▶ Task description
From the entries that follow, copy every line with the word "bowl".

Recorded data:
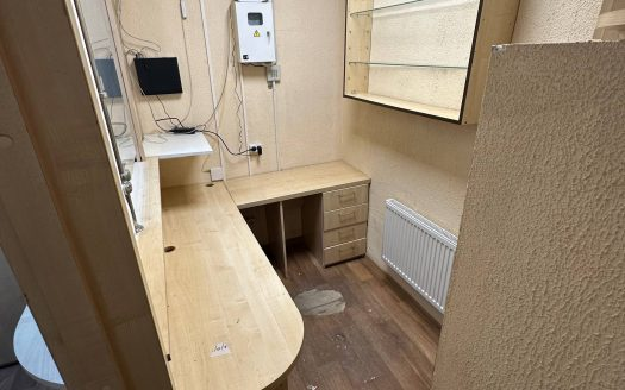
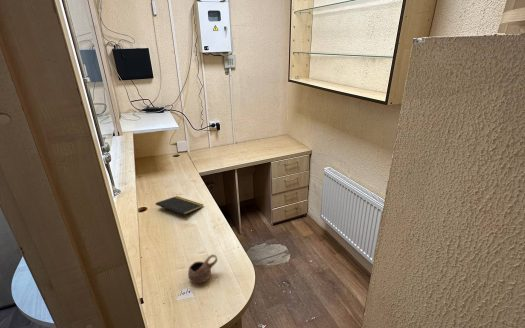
+ notepad [155,195,205,220]
+ cup [187,253,218,284]
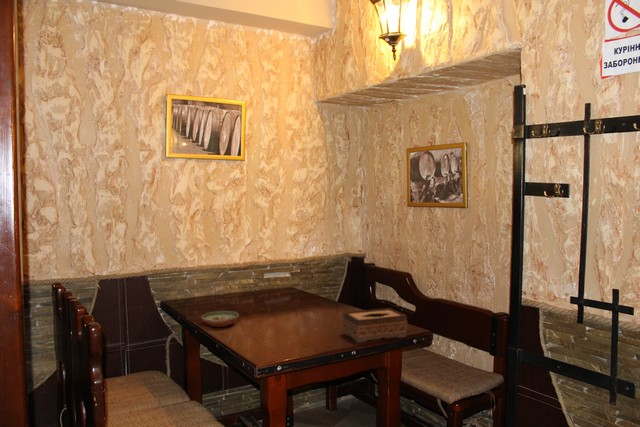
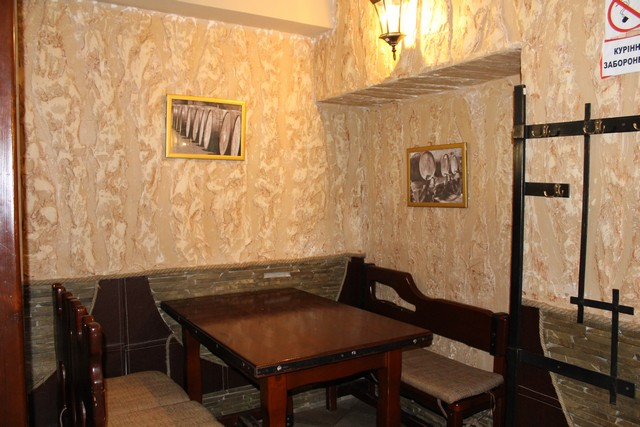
- tissue box [342,307,408,344]
- decorative bowl [200,310,240,328]
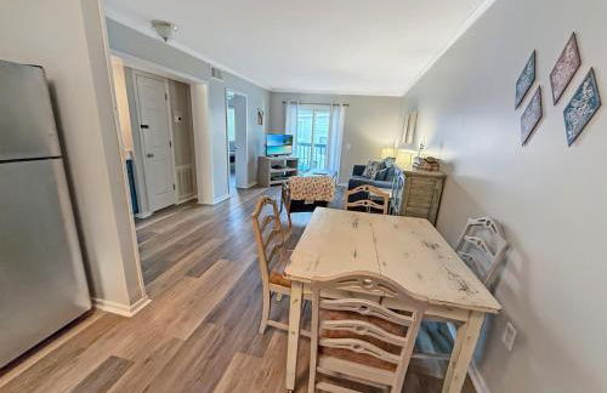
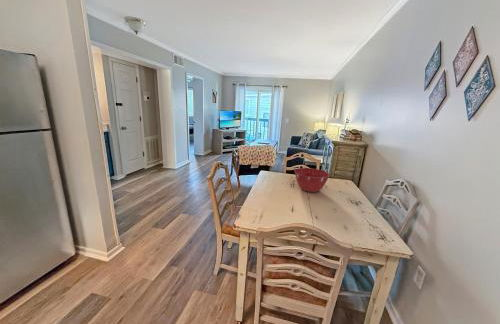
+ mixing bowl [294,167,331,193]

▶ Answer section
- decorative bowl [200,310,240,328]
+ mixing bowl [294,167,331,193]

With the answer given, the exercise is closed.